Machine-readable hardware designs

BEGIN

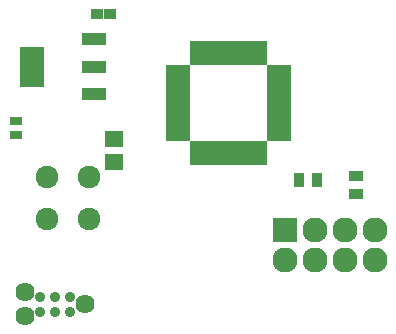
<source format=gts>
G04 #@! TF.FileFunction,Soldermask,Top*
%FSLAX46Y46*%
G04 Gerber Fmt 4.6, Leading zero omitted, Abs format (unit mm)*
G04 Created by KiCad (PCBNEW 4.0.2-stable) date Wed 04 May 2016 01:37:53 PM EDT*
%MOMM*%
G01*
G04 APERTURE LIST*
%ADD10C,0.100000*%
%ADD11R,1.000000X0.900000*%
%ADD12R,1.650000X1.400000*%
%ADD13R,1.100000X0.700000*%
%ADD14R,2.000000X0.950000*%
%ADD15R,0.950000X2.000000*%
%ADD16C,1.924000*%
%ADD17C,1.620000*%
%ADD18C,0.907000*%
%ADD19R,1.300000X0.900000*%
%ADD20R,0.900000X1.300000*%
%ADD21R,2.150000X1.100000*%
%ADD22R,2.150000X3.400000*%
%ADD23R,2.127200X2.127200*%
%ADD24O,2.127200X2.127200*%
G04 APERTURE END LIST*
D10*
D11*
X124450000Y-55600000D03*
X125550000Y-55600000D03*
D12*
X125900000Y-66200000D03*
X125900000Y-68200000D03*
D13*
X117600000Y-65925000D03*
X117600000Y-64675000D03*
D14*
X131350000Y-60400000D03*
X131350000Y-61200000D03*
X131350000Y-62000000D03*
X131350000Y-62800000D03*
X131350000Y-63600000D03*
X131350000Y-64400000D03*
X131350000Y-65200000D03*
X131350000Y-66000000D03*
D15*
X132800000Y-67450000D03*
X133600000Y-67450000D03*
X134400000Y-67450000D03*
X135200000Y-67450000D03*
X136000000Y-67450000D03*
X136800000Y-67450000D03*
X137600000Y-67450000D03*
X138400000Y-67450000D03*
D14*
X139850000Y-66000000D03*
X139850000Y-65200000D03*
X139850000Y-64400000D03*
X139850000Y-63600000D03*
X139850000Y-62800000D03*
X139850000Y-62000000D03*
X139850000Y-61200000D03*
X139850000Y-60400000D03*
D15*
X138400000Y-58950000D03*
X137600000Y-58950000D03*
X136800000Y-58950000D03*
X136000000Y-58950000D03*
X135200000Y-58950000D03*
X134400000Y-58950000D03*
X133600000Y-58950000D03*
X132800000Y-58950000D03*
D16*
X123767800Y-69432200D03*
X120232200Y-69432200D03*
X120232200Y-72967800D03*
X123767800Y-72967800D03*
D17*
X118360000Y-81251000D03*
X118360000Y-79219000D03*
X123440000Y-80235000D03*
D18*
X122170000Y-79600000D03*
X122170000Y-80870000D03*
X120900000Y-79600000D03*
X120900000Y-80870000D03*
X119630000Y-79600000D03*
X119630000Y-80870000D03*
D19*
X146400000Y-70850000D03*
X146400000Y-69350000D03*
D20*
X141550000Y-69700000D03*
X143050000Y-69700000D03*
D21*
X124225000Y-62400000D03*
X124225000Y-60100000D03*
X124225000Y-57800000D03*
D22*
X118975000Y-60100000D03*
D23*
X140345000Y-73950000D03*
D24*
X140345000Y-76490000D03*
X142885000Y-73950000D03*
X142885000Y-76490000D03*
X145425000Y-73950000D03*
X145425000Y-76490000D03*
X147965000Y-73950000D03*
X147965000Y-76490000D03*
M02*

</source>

END
BEGIN

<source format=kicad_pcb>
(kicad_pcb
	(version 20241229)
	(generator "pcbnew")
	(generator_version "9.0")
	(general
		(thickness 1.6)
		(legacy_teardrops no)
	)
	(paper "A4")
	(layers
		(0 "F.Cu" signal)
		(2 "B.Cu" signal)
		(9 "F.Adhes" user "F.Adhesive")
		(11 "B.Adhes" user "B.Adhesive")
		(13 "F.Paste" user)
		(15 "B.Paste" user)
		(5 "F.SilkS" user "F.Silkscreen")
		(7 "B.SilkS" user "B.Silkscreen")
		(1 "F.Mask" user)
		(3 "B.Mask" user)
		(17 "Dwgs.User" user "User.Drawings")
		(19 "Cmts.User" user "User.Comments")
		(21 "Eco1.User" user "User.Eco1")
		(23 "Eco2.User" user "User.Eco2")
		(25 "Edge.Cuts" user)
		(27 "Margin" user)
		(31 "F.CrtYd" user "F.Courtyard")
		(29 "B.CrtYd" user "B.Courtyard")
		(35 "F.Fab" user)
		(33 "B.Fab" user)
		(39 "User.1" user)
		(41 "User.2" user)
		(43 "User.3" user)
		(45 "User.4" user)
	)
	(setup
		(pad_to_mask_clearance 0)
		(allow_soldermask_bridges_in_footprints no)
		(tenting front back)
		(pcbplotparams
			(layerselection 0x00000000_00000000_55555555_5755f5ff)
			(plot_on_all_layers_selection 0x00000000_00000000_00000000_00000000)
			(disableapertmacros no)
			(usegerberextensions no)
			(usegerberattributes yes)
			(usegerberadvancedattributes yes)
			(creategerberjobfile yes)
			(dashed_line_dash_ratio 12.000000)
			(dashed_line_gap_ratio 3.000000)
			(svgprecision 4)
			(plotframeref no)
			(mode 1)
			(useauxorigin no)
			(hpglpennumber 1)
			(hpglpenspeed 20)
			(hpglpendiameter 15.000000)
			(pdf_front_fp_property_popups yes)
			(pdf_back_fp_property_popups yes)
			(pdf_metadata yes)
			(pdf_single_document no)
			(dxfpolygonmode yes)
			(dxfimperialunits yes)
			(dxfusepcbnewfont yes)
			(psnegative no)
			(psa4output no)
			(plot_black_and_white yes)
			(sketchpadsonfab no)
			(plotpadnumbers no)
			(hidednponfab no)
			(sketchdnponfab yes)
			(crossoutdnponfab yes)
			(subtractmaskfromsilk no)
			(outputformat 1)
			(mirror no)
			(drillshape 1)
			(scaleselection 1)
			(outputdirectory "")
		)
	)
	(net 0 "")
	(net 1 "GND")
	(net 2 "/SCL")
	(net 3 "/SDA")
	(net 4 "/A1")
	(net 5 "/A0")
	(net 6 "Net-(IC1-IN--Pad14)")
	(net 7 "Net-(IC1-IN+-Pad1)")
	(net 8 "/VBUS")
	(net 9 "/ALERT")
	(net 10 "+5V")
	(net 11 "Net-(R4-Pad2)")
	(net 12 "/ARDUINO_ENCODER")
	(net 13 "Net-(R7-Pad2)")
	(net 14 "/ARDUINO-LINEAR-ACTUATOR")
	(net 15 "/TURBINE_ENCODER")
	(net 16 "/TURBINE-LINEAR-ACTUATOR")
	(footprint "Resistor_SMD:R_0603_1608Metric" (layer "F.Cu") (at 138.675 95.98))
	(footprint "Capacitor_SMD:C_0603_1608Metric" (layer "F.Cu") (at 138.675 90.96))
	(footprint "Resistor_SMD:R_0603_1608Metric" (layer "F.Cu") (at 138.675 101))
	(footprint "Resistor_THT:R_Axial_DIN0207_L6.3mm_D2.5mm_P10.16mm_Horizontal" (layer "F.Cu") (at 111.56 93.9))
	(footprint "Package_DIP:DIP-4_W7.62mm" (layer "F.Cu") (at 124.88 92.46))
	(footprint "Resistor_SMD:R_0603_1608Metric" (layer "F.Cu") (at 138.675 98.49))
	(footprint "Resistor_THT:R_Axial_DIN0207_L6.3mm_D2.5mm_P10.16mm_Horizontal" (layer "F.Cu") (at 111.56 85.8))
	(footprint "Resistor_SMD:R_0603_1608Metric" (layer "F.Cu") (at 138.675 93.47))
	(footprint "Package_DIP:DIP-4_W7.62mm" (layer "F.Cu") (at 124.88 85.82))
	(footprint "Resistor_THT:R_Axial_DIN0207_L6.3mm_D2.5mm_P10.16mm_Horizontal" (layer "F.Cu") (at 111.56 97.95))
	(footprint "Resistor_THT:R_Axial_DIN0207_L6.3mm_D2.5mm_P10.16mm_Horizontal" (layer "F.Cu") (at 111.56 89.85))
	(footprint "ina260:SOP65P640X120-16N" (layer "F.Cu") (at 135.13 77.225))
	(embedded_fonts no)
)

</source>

END
BEGIN

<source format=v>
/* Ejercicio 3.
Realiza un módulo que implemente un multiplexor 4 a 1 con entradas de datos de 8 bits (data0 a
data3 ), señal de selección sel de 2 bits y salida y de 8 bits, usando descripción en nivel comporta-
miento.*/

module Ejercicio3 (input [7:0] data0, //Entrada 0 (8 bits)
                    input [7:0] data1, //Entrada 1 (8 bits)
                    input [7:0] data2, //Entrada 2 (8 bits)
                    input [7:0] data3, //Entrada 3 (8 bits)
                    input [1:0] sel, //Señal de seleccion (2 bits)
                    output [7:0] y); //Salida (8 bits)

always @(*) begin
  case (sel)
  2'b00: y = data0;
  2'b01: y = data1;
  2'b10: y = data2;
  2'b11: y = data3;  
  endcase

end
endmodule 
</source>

END

-- PROBLEM DESCRIPTION --
The word to look for is "ACTUATOR"; copy out every line of the entries that holds it.

-- THE COMPLETED TASK --
	(net 14 "/ARDUINO-LINEAR-ACTUATOR")
	(net 16 "/TURBINE-LINEAR-ACTUATOR")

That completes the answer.